▸ **Instructions to follow**: Only lines holding the word "right" are wanted. Copy them from the listing below.

▸ **Record extracts**:
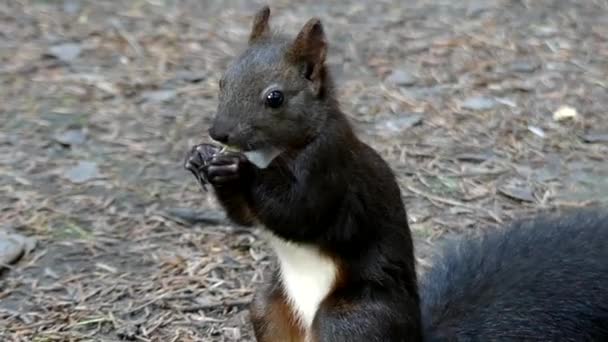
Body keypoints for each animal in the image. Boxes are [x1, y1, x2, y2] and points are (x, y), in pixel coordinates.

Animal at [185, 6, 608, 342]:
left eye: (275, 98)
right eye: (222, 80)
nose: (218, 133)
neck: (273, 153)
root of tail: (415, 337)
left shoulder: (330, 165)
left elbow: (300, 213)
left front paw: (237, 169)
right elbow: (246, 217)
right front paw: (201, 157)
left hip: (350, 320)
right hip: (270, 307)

--

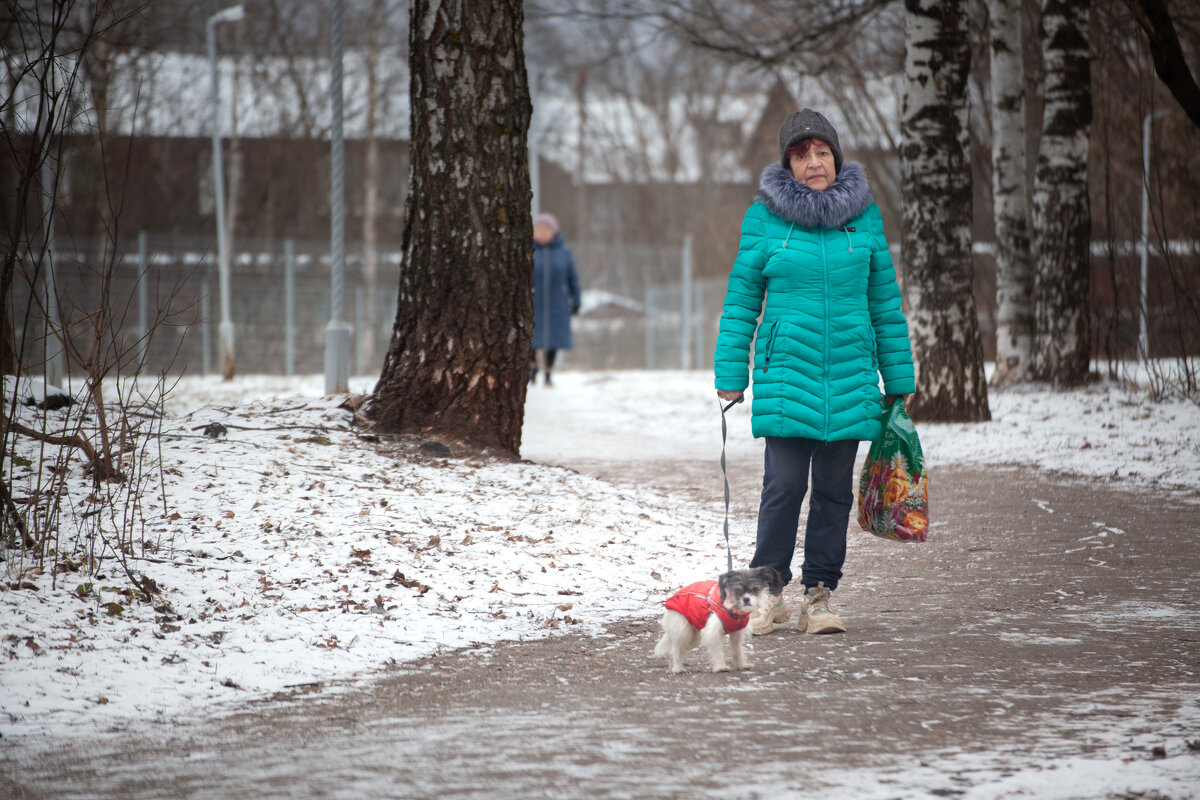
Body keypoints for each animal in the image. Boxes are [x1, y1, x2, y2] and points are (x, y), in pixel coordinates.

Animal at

▸ **Written response**:
right eye: (222, 80)
right elbow: (246, 217)
right front paw: (201, 157)
right hip: (270, 307)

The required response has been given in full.